What is the significance of July 14, 2015? It is the end of extended support date for Windows Server 2003. This date is approaching faster than many administrators care to acknowledge, and the reality is that Windows Server 2003 just won’t be a viable operating system for production environments after that date.
As we look at the recent security breaches in banking, health care, retail, and other industries, IT shops that are still running any iteration of Windows Server 2003 should be cringing. Or planning to upgrade. Because Microsoft won’t be providing security updates to this operating system after July 14. Hackers have put this date on their calendars and are planning exploits of this older operating system.
One of the downstream impacts of end of support for the Windows Server 2003 operating system will be on environments still running on XenApp 4.5/5.0 for Windows Server 2003. Let’s face it: it was a great release, but the key word here is was—it’s twelve years old at this point. Even though Citrix has delayed the End of Extended Support to July 14, 2016, maintaining an operating system that is subject to security vulnerabilities is ripe for trouble.
Those who have been working with Citrix technologies for more than a dozen years will remember this release as the one that brought us Application Isolation and Streaming, SpeedScreen Progressive Display, and many other features. Those features pale in comparison to XenDesktop, HDX, Director, Lync support, and so much more.
A large number of IT departments still offer XenApp 4.5/5.0–based applications to users at this late date. Many CIOs and security officers don’t fully understand the vulnerabilities associated with maintaining Windows Server 2003 environments. While Citrix and other vendors are pushing IT professionals to upgrade from XenApp 6.x to 7.6, the real need is to move enterprises from XenApp 4.5/5.0 to XenApp/XenDesktop 7.6 in short order.

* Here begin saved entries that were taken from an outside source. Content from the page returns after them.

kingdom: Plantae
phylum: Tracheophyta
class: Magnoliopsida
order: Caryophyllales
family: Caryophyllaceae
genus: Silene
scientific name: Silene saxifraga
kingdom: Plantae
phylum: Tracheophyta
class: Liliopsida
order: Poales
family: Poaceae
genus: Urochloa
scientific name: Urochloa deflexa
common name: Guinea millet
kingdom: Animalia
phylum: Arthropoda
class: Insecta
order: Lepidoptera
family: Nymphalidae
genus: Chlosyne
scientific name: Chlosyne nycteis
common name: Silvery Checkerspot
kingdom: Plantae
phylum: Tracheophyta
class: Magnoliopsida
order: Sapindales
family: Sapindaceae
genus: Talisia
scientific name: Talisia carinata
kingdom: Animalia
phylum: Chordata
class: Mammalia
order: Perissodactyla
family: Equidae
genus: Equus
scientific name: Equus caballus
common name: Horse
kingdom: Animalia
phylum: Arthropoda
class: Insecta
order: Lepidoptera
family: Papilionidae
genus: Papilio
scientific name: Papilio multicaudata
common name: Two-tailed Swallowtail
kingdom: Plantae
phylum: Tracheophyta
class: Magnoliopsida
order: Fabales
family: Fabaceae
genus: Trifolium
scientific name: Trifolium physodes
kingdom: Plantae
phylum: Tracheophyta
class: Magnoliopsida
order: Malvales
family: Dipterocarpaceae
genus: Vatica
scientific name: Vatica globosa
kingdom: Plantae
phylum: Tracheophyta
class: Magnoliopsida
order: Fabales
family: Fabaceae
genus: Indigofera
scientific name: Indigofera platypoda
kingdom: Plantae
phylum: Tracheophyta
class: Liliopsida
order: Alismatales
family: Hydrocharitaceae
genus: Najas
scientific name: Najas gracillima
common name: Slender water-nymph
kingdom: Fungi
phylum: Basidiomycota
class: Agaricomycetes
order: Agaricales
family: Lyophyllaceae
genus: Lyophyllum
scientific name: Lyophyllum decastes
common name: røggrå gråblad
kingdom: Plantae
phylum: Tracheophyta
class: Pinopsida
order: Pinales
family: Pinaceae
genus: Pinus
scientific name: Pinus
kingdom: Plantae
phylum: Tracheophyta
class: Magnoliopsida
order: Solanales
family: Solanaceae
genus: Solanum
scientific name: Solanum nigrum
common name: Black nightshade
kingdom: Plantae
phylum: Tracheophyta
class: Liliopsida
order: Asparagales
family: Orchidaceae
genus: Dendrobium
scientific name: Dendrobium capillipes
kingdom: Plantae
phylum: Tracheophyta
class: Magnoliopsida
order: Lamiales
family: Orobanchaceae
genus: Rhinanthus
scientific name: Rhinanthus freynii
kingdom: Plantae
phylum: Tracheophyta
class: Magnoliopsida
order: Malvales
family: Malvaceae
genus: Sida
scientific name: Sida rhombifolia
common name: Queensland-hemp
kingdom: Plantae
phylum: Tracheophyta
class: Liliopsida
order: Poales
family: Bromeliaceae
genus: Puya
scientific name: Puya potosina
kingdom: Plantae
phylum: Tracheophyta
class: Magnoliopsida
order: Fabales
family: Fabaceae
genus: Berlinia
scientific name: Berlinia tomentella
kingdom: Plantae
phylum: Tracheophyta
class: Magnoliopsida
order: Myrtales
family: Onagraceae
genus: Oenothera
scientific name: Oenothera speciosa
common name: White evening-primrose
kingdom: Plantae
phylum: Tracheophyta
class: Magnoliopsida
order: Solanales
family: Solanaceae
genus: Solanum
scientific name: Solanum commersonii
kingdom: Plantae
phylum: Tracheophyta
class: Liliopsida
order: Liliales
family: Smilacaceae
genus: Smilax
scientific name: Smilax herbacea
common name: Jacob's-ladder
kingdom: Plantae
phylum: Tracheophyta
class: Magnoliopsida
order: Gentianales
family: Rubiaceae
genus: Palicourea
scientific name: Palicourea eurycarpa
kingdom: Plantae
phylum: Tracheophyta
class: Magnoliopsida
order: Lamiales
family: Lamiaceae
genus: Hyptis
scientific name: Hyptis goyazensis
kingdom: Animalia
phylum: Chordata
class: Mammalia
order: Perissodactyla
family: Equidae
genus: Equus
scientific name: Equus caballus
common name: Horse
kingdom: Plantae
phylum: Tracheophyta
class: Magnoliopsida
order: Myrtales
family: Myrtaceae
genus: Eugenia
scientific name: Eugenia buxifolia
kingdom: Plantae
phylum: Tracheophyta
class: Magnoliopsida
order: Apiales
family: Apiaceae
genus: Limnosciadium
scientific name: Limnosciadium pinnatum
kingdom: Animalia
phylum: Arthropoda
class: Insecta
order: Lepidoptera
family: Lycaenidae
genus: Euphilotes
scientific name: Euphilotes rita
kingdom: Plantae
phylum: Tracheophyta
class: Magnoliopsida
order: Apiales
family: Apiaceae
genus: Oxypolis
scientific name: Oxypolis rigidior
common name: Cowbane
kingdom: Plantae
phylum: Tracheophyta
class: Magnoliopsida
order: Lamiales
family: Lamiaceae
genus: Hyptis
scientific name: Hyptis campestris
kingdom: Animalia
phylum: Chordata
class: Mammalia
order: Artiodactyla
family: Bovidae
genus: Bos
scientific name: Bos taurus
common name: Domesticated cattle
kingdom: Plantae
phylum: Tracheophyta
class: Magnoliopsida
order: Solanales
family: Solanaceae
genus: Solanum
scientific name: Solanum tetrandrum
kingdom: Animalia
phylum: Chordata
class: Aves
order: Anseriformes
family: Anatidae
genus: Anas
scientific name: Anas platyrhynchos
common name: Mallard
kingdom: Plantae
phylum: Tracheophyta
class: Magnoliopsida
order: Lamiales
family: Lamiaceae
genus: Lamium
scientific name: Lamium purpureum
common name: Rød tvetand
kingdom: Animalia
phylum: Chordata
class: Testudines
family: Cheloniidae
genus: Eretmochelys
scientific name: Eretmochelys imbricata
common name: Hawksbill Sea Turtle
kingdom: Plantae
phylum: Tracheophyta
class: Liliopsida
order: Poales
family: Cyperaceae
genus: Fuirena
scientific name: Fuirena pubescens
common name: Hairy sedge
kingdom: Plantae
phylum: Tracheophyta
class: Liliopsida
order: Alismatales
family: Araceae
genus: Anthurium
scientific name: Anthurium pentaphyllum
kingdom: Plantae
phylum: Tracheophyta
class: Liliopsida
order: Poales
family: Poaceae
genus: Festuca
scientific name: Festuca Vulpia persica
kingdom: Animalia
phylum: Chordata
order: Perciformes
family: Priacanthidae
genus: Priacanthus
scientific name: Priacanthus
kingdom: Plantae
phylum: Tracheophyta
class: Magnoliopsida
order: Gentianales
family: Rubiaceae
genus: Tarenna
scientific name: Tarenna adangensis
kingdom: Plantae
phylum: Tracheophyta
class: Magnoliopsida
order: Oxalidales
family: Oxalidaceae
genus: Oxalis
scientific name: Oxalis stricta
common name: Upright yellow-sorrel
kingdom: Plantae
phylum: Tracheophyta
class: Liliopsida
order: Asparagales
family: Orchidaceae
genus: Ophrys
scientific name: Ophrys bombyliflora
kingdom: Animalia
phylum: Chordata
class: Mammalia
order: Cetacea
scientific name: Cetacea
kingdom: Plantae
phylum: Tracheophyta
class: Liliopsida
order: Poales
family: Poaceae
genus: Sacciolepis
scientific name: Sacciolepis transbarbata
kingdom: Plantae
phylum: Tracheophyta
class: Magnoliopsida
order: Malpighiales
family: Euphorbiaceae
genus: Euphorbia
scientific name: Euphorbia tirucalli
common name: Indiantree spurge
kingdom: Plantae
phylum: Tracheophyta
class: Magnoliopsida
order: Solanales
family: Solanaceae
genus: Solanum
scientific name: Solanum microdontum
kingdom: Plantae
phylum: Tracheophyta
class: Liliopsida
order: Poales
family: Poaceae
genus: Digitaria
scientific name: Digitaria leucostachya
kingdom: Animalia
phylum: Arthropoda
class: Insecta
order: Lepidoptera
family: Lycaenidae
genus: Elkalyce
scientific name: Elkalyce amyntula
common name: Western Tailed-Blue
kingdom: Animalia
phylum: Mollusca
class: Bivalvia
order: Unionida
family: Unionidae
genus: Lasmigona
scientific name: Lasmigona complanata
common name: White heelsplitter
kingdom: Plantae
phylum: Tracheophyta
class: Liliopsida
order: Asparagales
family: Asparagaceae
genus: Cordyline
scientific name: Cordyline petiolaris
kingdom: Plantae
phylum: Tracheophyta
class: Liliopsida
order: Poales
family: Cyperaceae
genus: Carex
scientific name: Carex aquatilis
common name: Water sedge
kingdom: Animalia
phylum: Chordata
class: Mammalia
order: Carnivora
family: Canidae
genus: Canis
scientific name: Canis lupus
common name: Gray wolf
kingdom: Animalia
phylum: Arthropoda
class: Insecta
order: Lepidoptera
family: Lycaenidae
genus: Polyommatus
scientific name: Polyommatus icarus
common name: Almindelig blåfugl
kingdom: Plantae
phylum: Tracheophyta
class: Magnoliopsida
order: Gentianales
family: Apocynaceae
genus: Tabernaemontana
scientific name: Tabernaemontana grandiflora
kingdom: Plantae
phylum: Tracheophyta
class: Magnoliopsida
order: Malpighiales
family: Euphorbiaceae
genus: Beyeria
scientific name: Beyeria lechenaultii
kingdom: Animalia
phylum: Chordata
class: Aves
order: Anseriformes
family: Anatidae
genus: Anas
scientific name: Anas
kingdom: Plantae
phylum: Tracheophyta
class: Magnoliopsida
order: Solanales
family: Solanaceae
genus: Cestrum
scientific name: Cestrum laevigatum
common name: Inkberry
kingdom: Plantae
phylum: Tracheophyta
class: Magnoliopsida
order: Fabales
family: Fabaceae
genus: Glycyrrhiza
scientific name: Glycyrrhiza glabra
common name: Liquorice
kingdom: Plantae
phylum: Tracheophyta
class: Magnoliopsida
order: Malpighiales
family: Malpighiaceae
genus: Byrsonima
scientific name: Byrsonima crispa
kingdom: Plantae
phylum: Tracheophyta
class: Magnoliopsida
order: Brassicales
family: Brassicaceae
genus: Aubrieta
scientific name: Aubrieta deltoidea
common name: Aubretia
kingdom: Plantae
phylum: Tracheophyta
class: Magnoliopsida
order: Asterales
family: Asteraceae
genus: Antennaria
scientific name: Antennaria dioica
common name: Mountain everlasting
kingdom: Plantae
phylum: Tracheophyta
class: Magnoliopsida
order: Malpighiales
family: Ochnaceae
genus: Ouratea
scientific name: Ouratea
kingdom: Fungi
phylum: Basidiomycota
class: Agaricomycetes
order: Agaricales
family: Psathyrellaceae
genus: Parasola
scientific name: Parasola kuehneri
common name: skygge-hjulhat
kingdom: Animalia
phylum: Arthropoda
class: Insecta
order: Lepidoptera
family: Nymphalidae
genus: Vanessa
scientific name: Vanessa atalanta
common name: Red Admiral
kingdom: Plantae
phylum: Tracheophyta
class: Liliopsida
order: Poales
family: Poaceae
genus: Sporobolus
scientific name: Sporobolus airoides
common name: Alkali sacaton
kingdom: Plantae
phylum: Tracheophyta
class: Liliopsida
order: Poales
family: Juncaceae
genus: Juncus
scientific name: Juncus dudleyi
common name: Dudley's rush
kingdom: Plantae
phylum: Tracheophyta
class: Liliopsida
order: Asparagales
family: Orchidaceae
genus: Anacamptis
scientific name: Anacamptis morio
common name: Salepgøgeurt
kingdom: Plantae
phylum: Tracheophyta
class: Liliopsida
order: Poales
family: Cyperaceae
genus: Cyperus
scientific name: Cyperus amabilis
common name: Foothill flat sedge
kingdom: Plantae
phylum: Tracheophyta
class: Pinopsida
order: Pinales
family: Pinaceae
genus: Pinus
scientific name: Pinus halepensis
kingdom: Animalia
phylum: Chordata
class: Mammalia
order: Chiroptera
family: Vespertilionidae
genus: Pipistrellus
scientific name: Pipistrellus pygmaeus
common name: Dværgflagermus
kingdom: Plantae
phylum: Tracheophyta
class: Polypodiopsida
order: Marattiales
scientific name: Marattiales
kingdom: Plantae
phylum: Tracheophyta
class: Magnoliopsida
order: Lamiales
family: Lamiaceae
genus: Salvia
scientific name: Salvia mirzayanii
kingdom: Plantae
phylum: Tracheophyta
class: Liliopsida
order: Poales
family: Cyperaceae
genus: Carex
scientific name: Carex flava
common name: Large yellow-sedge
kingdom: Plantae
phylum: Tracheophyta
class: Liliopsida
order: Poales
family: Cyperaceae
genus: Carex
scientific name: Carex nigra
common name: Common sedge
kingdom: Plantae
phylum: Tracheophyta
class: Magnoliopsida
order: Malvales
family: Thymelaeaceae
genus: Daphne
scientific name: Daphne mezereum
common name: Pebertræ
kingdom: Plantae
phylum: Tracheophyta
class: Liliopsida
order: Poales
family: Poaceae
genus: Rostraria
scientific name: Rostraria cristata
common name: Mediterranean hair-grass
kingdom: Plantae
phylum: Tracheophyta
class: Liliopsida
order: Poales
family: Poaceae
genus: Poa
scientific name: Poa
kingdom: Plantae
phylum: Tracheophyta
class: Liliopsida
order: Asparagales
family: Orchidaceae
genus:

Why have some been reluctant to let go of XenApp 4.5/5.0 for Windows Server 2003? Aside from other projects’ being rated as more important for the past few years, support for 16-bit apps is a key reason. Because 16-bit apps don’t function within a 64-bit operating system, some administrators have had no other option than to keep Windows Server 2003 running in order to offer these apps in a multi-user fashion. While it could be argued that XenDesktop offered as virtual desktops using a 32-bit operating system should suffice, the costs and complexity associated with a migration supporting only one or two applications may not have seemed important—until now.
Planning and implementing any type of major project certainly has complexities, but the criticality of transitioning from XenApp 4.5/5.0 is increasing on a daily basis. With all of the new options available, there are a tremendous number of decisions and purchases that must be made in parallel. As the July deadline approaches, will your Citrix environment be based on an unsupported and vulnerable operating system? If the planning hasn’t already started, sadly, it might be.
89… 88… 87… before we know it, July 14, 2015, will be here.